Work instructions: After locating the line that contains "U-Net is a fully" in the records below, write out exactly that line and each line after it through the one that contains "# Architecture", and nothing else.

Available data:
━━━━━━━━━━━━━━━━

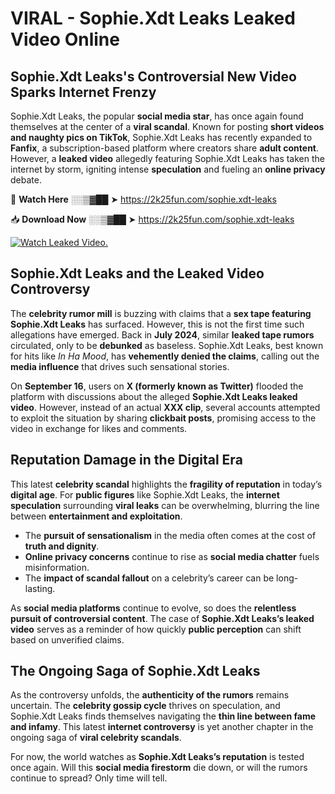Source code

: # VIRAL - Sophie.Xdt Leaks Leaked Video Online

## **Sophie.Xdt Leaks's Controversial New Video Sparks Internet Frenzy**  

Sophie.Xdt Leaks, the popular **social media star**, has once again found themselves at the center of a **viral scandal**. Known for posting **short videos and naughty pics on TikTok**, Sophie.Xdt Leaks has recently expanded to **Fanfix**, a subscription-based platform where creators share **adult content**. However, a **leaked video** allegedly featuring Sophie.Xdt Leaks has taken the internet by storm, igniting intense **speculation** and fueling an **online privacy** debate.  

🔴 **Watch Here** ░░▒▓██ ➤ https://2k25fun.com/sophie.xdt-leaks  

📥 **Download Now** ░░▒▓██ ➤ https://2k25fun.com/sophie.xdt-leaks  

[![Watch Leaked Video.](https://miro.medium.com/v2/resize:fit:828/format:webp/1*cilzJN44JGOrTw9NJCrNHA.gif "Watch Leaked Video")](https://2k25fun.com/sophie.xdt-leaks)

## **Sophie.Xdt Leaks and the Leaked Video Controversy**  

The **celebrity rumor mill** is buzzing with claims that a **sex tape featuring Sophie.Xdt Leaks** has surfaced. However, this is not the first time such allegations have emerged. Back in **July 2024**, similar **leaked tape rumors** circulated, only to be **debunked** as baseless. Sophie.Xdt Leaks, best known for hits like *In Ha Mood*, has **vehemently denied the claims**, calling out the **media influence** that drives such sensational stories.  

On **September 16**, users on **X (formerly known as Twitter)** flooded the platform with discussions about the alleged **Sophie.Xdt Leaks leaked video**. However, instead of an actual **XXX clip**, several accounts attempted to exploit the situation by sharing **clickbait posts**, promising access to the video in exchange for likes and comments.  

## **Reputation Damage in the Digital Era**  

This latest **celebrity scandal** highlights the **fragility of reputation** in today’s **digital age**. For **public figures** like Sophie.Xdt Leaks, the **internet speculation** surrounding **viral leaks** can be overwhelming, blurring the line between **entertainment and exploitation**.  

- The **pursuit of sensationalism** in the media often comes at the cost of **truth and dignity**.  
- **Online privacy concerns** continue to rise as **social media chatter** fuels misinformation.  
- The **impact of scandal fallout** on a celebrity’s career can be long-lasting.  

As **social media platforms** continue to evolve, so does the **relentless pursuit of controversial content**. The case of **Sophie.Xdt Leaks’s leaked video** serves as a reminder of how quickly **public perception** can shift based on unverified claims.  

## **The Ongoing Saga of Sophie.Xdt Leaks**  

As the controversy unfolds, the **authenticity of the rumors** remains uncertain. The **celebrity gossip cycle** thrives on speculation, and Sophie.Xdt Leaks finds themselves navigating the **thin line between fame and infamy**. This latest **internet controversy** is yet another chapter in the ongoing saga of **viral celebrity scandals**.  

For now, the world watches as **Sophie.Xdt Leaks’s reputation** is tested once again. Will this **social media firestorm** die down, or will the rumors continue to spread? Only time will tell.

━━━━━━━━━━━━━━━━

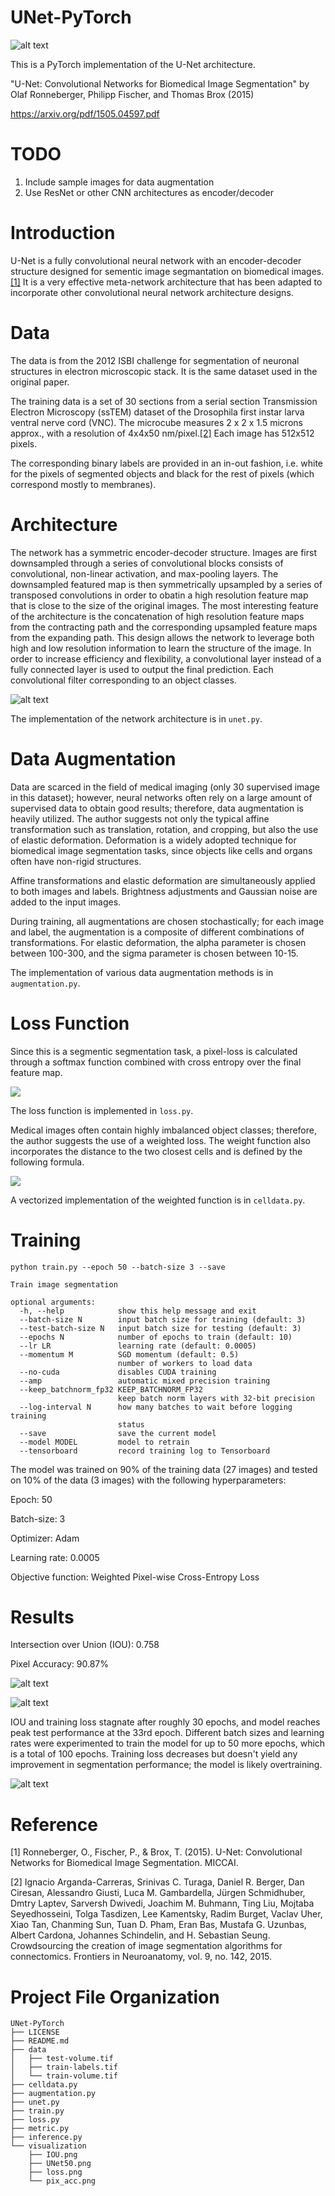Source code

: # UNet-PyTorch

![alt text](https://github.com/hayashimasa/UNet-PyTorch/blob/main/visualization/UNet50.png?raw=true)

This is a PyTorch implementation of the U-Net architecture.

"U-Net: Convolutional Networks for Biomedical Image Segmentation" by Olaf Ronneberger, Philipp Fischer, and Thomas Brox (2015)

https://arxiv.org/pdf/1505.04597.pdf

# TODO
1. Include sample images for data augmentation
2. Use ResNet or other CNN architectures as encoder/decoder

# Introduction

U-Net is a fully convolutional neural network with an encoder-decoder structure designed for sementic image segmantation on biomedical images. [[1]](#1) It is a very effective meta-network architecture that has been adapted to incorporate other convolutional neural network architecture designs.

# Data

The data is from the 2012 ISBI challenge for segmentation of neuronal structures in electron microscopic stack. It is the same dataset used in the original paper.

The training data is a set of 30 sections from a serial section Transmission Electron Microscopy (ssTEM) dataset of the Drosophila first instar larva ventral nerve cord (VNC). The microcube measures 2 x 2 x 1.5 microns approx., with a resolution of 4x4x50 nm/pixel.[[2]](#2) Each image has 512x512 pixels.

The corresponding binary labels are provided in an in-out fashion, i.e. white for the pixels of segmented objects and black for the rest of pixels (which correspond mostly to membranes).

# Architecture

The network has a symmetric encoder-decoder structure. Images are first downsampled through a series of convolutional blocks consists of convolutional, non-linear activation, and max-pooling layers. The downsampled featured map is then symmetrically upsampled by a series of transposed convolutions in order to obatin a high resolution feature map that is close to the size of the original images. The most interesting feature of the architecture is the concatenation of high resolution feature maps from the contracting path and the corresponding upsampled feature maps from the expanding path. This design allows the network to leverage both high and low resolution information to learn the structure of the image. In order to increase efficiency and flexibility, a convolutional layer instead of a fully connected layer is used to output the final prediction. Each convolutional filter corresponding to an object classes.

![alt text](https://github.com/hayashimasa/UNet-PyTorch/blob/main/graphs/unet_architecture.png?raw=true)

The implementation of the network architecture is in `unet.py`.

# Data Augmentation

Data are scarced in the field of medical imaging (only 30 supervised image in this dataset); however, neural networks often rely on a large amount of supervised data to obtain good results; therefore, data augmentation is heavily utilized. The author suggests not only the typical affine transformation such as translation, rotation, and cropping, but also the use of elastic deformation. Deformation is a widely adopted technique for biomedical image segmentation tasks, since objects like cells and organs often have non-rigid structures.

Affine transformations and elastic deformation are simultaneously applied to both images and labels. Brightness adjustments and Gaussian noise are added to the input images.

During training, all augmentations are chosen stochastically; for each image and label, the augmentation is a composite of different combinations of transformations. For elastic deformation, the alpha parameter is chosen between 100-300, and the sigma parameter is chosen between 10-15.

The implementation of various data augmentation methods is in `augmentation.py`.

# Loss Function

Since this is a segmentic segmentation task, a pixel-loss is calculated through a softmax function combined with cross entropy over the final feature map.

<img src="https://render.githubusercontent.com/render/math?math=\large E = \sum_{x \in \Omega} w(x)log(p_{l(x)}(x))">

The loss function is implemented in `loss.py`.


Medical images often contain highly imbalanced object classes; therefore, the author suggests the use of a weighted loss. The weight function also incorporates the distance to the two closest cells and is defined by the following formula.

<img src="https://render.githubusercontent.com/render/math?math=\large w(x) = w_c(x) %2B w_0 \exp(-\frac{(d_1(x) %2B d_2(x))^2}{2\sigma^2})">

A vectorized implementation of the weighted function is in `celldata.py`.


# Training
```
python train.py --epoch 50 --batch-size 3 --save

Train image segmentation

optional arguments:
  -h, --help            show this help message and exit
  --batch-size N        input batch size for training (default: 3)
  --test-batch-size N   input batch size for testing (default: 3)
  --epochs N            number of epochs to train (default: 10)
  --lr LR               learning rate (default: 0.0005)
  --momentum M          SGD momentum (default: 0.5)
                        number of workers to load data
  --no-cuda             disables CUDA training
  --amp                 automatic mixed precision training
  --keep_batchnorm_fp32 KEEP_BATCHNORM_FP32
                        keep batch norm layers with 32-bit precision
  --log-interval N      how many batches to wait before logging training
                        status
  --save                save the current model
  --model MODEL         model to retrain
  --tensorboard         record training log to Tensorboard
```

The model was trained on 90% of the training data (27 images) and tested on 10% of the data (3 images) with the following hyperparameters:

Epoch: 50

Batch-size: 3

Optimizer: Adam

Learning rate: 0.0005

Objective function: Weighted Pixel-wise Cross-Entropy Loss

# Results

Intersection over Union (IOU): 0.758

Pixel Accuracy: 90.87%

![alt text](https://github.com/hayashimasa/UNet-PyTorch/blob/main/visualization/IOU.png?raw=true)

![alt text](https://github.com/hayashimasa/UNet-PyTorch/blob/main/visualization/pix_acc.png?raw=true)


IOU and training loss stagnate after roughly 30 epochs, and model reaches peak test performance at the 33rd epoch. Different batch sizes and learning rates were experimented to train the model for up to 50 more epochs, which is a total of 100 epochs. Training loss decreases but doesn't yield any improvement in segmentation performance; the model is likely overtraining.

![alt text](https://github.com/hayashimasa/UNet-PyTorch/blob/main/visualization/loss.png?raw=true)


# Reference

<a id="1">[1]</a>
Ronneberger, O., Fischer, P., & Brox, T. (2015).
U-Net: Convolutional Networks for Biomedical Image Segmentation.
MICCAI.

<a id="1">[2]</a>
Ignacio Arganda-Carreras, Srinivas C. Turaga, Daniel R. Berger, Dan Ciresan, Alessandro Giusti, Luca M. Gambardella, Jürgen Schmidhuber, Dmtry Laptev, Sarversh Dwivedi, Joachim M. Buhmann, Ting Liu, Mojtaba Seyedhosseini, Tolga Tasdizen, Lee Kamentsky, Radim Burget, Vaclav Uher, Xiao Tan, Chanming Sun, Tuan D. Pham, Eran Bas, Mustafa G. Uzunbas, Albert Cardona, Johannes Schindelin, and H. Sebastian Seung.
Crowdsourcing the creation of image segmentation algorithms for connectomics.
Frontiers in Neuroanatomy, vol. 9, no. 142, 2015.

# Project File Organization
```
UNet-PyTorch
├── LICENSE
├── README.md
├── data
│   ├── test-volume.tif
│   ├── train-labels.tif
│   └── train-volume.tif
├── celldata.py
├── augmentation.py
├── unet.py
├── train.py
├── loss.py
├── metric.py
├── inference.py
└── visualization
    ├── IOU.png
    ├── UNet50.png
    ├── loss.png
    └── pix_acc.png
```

━━━━━━━━━━━━━━━━

Written response:
U-Net is a fully convolutional neural network with an encoder-decoder structure designed for sementic image segmantation on biomedical images. [[1]](#1) It is a very effective meta-network architecture that has been adapted to incorporate other convolutional neural network architecture designs.

# Data

The data is from the 2012 ISBI challenge for segmentation of neuronal structures in electron microscopic stack. It is the same dataset used in the original paper.

The training data is a set of 30 sections from a serial section Transmission Electron Microscopy (ssTEM) dataset of the Drosophila first instar larva ventral nerve cord (VNC). The microcube measures 2 x 2 x 1.5 microns approx., with a resolution of 4x4x50 nm/pixel.[[2]](#2) Each image has 512x512 pixels.

The corresponding binary labels are provided in an in-out fashion, i.e. white for the pixels of segmented objects and black for the rest of pixels (which correspond mostly to membranes).

# Architecture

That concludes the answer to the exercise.